- **WHAT YOU WILL DO**
• 1. In two sentences, summarize the text on methanol production.
• 2. Quote the text on methanol production starting at "Methanol is typically" and ending at "yet been developed.".

- **SELECTED TEXT**

Methanol is typically produced by subjecting synthesis gas (CO and H2), derived from coal or natural gas, to high temperature and high pressure in the presence of a heterogeneous copper-zinc oxide catalyst. Chemists would like to make methanol by direct hydrogenation of cheap and readily available CO2 instead, but a practical process has not yet been developed.
David Milstein and coworkers at the Weizmann Institute of Science reasoned that an alternative pathway would be to hydrogenate common CO2- or CO-derived intermediates under milder reaction conditions. The researchers expanded previous work in Milstein’s lab on homogeneous ruthenium phosphine-pyridine catalysts to develop versions that catalyze hydrogenation of the carbonyl intermediates. In what the researchers believe is a chemical first, they used the homogeneous process to convert methyl formate and dimethylcarbonate to methanol and methyl carbamates into methanol and an amine (Nat. Chem., DOI: 10.1038/nchem.1089 ).
These atom-economical reactions generate no by-products or waste and proceed under neutral, homogeneous conditions at mild temperatures and under mild hydrogen pressures without solvent, Milstein notes. They represent “the ultimate in green reactions,” he says.

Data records
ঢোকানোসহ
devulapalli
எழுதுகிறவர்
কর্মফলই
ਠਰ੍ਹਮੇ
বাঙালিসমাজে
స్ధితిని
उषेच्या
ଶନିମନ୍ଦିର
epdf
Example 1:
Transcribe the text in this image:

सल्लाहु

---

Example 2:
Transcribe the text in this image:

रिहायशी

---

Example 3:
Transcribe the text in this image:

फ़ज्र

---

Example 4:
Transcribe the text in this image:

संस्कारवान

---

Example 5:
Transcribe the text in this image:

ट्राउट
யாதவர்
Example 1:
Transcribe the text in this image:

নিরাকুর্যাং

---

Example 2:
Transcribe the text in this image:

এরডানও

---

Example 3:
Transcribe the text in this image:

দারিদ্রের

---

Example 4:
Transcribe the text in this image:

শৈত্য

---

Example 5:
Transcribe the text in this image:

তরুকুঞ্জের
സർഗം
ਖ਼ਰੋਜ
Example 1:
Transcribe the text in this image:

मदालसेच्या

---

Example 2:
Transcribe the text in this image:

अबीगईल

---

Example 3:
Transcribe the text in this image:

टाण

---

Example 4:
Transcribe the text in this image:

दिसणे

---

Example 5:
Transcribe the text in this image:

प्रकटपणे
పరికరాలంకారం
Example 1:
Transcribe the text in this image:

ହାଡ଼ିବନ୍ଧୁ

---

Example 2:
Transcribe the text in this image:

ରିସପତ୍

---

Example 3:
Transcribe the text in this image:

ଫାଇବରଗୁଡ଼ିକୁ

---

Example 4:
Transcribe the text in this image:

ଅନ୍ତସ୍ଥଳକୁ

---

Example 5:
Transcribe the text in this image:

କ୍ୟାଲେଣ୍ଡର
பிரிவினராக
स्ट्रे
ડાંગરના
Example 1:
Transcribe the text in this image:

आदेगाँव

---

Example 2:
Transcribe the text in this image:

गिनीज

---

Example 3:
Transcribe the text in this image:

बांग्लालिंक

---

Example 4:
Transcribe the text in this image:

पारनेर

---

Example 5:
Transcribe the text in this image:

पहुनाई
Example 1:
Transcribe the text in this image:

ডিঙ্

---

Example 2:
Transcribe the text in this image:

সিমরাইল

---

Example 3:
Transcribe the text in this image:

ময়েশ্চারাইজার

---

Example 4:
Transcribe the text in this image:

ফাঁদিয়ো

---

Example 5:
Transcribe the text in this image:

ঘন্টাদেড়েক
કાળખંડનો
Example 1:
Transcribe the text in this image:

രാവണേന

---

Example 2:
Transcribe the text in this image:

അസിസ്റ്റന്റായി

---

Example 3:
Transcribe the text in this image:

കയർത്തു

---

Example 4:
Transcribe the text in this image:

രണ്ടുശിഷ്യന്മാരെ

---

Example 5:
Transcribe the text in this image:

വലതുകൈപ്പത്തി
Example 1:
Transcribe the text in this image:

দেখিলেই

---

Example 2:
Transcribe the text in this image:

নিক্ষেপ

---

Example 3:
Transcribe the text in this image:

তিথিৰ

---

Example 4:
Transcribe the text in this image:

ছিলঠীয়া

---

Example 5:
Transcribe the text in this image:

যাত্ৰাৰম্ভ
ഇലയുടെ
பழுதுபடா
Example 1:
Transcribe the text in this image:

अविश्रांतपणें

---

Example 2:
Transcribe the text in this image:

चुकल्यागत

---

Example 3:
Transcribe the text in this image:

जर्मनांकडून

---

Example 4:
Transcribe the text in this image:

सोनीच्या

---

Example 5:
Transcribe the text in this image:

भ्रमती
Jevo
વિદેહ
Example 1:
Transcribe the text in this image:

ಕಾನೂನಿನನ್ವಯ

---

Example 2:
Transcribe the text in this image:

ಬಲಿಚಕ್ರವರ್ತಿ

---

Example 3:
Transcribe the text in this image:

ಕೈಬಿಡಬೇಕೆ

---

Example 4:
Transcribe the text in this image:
* * *
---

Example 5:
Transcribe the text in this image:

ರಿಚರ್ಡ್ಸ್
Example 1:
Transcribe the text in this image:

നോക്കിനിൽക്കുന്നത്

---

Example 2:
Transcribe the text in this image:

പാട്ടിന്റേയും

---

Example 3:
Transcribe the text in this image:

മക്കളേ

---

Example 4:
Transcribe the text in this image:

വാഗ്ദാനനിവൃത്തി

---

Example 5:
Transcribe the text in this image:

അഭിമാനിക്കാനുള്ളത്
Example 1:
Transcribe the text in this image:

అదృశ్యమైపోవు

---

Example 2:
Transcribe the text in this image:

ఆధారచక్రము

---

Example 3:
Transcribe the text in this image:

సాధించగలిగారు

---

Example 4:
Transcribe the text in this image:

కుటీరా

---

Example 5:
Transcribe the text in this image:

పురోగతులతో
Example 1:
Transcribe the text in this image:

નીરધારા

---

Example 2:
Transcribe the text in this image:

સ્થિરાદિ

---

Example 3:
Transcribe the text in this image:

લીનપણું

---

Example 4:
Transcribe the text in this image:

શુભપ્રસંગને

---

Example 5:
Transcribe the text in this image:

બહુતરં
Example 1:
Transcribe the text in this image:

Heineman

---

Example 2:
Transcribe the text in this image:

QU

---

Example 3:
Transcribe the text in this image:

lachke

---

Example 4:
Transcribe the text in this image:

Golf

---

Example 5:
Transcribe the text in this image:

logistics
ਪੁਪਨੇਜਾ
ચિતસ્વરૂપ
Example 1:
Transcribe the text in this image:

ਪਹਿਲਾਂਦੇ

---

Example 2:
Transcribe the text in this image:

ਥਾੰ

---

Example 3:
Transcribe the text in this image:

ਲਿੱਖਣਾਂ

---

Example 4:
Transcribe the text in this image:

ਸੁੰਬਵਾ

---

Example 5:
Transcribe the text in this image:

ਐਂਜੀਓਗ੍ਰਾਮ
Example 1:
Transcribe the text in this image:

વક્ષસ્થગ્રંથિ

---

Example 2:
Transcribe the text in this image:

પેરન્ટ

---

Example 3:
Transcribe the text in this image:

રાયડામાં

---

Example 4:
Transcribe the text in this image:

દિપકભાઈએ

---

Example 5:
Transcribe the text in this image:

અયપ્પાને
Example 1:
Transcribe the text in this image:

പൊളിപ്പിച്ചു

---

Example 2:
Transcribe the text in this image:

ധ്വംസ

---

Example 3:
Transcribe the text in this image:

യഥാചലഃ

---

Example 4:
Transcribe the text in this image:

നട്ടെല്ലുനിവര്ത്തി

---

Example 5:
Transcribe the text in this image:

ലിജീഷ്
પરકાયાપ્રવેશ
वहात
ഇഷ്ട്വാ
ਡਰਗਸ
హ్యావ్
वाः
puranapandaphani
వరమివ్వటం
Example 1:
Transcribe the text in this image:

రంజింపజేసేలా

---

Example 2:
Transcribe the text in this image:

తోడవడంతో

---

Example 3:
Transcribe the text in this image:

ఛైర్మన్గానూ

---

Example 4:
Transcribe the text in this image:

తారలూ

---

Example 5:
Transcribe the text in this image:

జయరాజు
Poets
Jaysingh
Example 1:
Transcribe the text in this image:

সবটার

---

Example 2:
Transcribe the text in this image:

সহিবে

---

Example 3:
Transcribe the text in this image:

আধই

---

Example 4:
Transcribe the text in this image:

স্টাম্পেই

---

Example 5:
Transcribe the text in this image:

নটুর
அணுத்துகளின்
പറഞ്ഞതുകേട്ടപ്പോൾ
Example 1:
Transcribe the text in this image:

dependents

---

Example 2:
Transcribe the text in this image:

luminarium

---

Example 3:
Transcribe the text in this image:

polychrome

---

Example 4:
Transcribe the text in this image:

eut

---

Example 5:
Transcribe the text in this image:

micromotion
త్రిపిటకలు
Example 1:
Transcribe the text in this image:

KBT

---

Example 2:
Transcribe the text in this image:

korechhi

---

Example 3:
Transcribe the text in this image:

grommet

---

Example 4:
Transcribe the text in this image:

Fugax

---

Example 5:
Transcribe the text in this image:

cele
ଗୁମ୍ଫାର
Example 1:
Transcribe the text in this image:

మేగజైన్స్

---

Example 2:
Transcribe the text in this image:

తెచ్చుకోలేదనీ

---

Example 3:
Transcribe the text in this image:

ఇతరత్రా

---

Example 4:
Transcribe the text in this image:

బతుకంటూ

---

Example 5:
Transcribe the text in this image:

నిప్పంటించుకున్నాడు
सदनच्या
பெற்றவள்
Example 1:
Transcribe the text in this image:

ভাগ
...
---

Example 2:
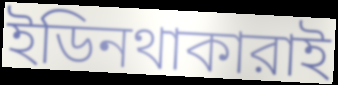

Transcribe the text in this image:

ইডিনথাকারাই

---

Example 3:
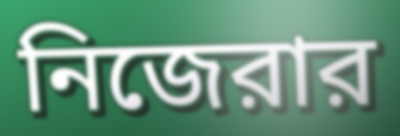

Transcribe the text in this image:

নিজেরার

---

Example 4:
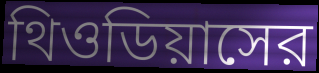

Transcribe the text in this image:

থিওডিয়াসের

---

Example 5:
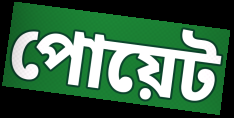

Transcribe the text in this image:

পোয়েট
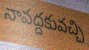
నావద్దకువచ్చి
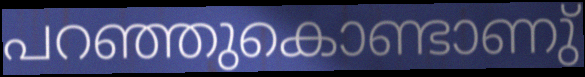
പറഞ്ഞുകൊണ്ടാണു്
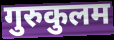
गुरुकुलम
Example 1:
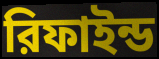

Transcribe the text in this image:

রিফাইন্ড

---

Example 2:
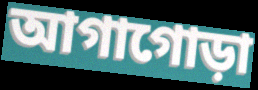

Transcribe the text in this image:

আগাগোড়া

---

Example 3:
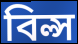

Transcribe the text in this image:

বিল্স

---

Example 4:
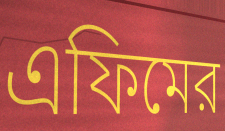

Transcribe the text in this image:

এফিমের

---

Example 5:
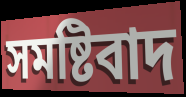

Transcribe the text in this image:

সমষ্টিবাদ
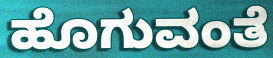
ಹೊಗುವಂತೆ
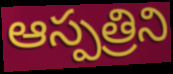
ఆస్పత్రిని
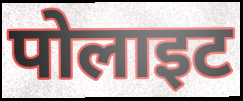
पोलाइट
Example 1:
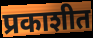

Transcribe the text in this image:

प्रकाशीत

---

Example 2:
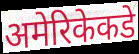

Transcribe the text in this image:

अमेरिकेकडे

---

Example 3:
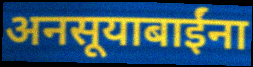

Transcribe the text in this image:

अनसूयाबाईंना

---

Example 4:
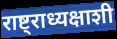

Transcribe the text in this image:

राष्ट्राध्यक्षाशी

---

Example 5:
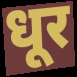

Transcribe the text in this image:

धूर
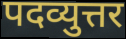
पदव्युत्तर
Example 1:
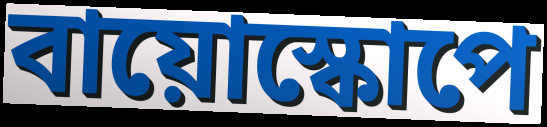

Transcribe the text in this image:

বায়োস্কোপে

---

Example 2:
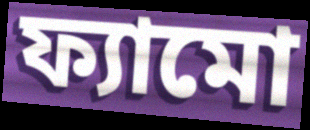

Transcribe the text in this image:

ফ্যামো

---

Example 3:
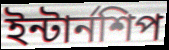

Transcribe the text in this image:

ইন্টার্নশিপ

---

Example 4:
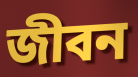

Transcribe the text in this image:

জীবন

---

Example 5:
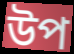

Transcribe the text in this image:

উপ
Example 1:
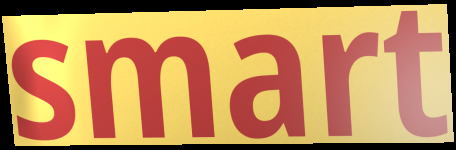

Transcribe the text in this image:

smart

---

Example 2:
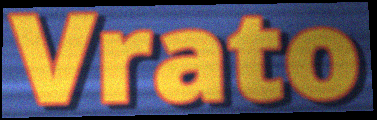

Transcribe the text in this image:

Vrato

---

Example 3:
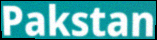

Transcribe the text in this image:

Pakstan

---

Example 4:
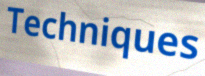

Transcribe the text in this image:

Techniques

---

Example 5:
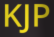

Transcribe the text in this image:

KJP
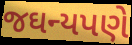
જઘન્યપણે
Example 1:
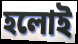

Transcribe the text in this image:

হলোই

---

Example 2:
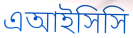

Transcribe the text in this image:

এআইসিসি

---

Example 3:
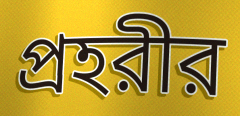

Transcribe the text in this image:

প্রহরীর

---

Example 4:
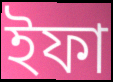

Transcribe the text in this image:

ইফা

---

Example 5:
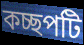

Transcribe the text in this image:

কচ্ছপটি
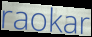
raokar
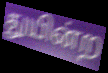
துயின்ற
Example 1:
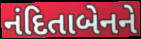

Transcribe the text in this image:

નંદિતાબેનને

- **RESULTS OF THE TASKS**
• 1. Methanol is usually made by treating synthesis gas from coal or natural gas at high temperature and pressure over a copper-zinc oxide catalyst, and a practical process for making it by direct hydrogenation of CO2 has not yet been developed. David Milstein and coworkers at the Weizmann Institute of Science developed homogeneous ruthenium phosphine-pyridine catalysts that hydrogenate CO2- or CO-derived carbonyl intermediates to methanol at mild temperatures and hydrogen pressures, without solvent and without by-products or waste.

• 2.
Methanol is typically produced by subjecting synthesis gas (CO and H2), derived from coal or natural gas, to high temperature and high pressure in the presence of a heterogeneous copper-zinc oxide catalyst. Chemists would like to make methanol by direct hydrogenation of cheap and readily available CO2 instead, but a practical process has not yet been developed.